▶ _WORK TO COMPLETE_: Please return all records verbatim, no pictures.

(Version comparison data)

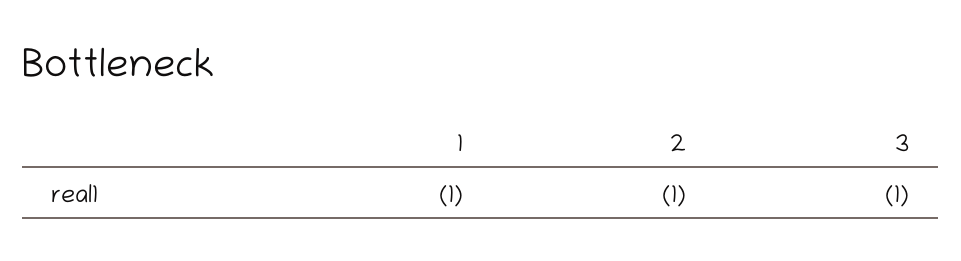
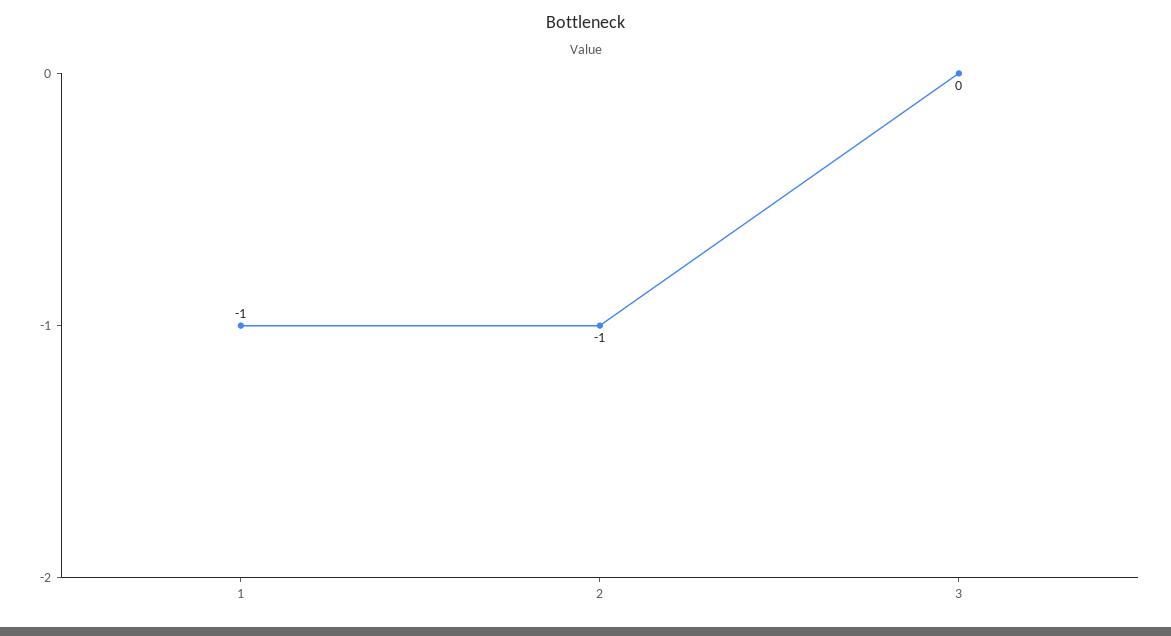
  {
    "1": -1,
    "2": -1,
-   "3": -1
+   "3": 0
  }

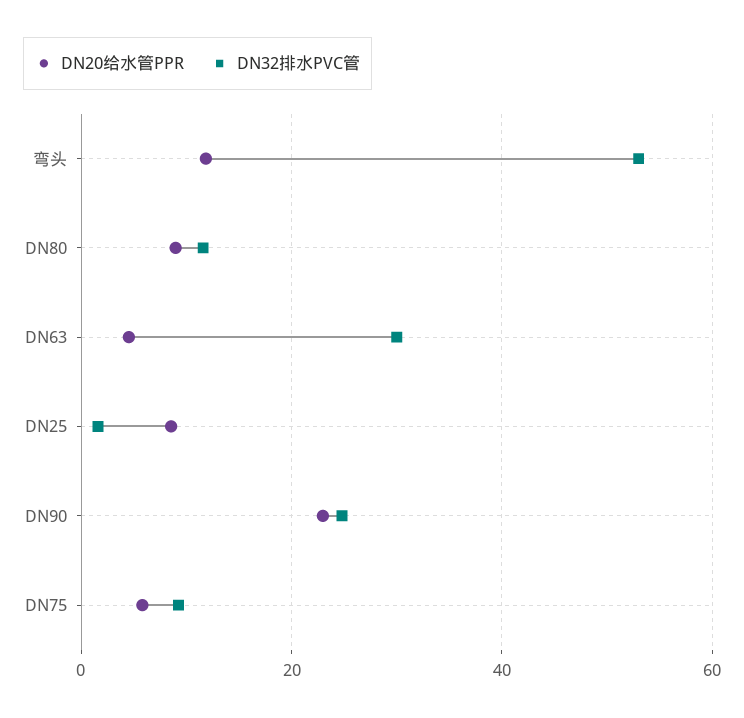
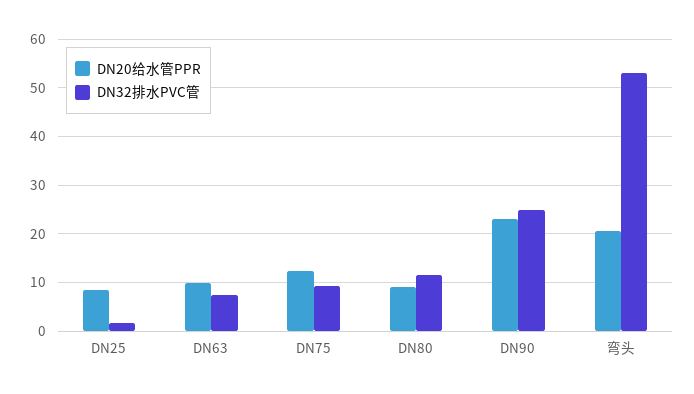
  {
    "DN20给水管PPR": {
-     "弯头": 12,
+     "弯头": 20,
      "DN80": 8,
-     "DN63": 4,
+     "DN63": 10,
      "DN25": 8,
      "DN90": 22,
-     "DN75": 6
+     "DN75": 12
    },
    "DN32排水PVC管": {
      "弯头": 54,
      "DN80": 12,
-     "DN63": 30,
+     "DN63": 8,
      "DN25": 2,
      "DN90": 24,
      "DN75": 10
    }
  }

▶ _SOLUTION_:
  {
    "1": -1,
    "2": -1,
-   "3": -1
+   "3": 0
  }

  {
    "DN20给水管PPR": {
-     "弯头": 12,
+     "弯头": 20,
      "DN80": 8,
-     "DN63": 4,
+     "DN63": 10,
      "DN25": 8,
      "DN90": 22,
-     "DN75": 6
+     "DN75": 12
    },
    "DN32排水PVC管": {
      "弯头": 54,
      "DN80": 12,
-     "DN63": 30,
+     "DN63": 8,
      "DN25": 2,
      "DN90": 24,
      "DN75": 10
    }
  }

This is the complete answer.